> **Quoted passage**
********
What happens when a lawyer is retained by a testator to make a will, but that will is never made? While the testator (or their estate) may have a claim against the lawyer, do the beneficiaries of that unmade will also have a claim?
The Historical Origin of “Disappointed Beneficiaries”: White v. Jones
In this 1995 UK case by the House of Lords, the testator wished to revoke a prior will in which he had cut out his two daughters, and make a new will which would once again benefit them. This change was prompted due to a familial reconciliation after a prior conflict. The testator reached out to a solicitor by letter to explain his wishes.
However, the solicitor cancelled three appointments to meet with the testator in the course of three weeks, and subsequently went on holiday. A meeting was finally scheduled two months after the initial retainer, however, a few days before that meeting, the testator fell down while on holiday, as a result, died of a heart attack.
A new will was never executed due to the testator’s untimely death. As a result, the existing will did not benefit the daughters. The House of Lords decided it would be unfair for the daughters, who, but for the solicitor’s failure to draft the will in a timely manner, had lost out on their potential inheritance. As a result, they expanded the duty of care owed by lawyers to their clients, to include disappointed beneficiaries who are not direct clients.
The Leading Ontario Case of Hall v. Bennett
In Ontario, the law of disappointed beneficiaries was adopted and refined in the 2003 case of Hall v. Bennett Estate.
In that case, a testator, who was a patient at Hamilton General Hospital had instructed his social worker to call a lawyer, as he wished to make a will.
When the lawyer arrived at 10am, it was clear the testator was heavily sedated and near the end of his life. Nurses testified that the testator’s vital signs were nearly incompatible with life, and he was foregoing pain medication to be as lucid as possible.
The lawyer set to work to interview the testator, however, that testator could only remain conscious for five to six minutes at a time. Sixty-five minutes into the interview, the testator was drifting in and out of consciousness too frequently, and was in great pain. Nurses felt it was inhumane to deny him pain medication any longer.
********
> **Recorded information**
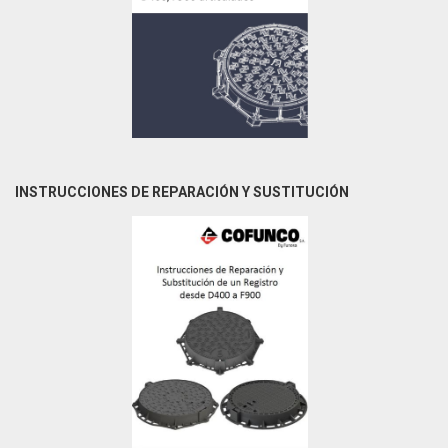
INSTRUCCIONES DE REPARACIÓN Y SUSTITUCIÓN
********
> **Instructions**
• 1. Print the stretch of the article on disappointed beneficiaries from "A new will was" through "make a will.".
• 2. According to the article on disappointed beneficiaries, why did the House of Lords in White v. Jones extend lawyers' duty of care to beneficiaries who were not their clients? Answer in one to three sentences.
• 3. Carry the article on disappointed beneficiaries forward from its final sentence.
The lines have no connection to the article on disappointed beneficiaries.

> **Answers to the tasks**
• 1.
A new will was never executed due to the testator’s untimely death. As a result, the existing will did not benefit the daughters. The House of Lords decided it would be unfair for the daughters, who, but for the solicitor’s failure to draft the will in a timely manner, had lost out on their potential inheritance. As a result, they expanded the duty of care owed by lawyers to their clients, to include disappointed beneficiaries who are not direct clients.
The Leading Ontario Case of Hall v. Bennett
In Ontario, the law of disappointed beneficiaries was adopted and refined in the 2003 case of Hall v. Bennett Estate.
In that case, a testator, who was a patient at Hamilton General Hospital had instructed his social worker to call a lawyer, as he wished to make a will.

• 2. The House of Lords found it unfair to the daughters, who lost their potential inheritance only because the solicitor failed to draft the new will in time. To address that unfairness, it extended lawyers' duty of care to include disappointed beneficiaries who are not direct clients.

• 3.
The lawyer could not complete the interview and subsequently left. The testator died at 7pm that day.
In this case, the testator did not have a will and was estranged from his daughter and son. He did not wish to benefit them on intestacy, and wished instead of benefit a friend, Mr. Hall. When Mr. Hall found out about this will that never was, he brought a negligence claim against the solicitor as a disappointed beneficiary.
While Ontario Superior Court initially found in favour of Mr. Hall, focusing their analysis on whether the testator had testamentary capacity and whether the solicitor fulfilled his duty of care to the disappointed beneficiaries, the Ontario Court of Appeal overturned this decision. In doing so, they found that the analysis should have been on whether it was reasonable in the circumstances for the solicitor to determine the testator’s capacity.
The Modern Law of Disappointed Beneficiaries
Being that a claim of negligence against solicitors is a tort claim, the classic tort law analysis of duty of care and standard of care applies.
In determining the existence of a duty of care, Hall v. Bennet Estate has stated that the traditional two-step analysis set out in the leading case of Anns v. Merton London Borough Council (integrated into Canadian law by the Supreme Court in Cooper v. Hobart) applies.
The first step is to determine proximity and foreseeability. First, it must be foreseeable that the disappointed beneficiary would suffer financial loss as a result of the solicitor’s failure to draft a will. Second, there must be a sufficient degree of proximity between the solicitor and intended beneficiary.
If the first step is met, then the court must determine whether it is fair, just, and reasonable on a policy level that liability should be imposed in negligence on the solicitor to compensate the beneficiary.
If a duty is owed, the lawyer must act in line with the requisite standard of care of a reasonable and prudent lawyer.
Specific to the law of disappointed beneficiaries, a retainer agreement is required in order for a lawyer to owe a duty of care to the client. No duty is owed to a merely potential client, especially one who has not formally retained the lawyer.
Additionally, the disappointed beneficiaries are required to show their interest is “in harmony” with the testator’s, with the possibility of conflict. This means that if a testator had wanted to leave a cash legacy to a beneficiary, but that beneficiary instead wanted title to the testator’s house, the disappointed beneficiary claim will likely be unsuccessful.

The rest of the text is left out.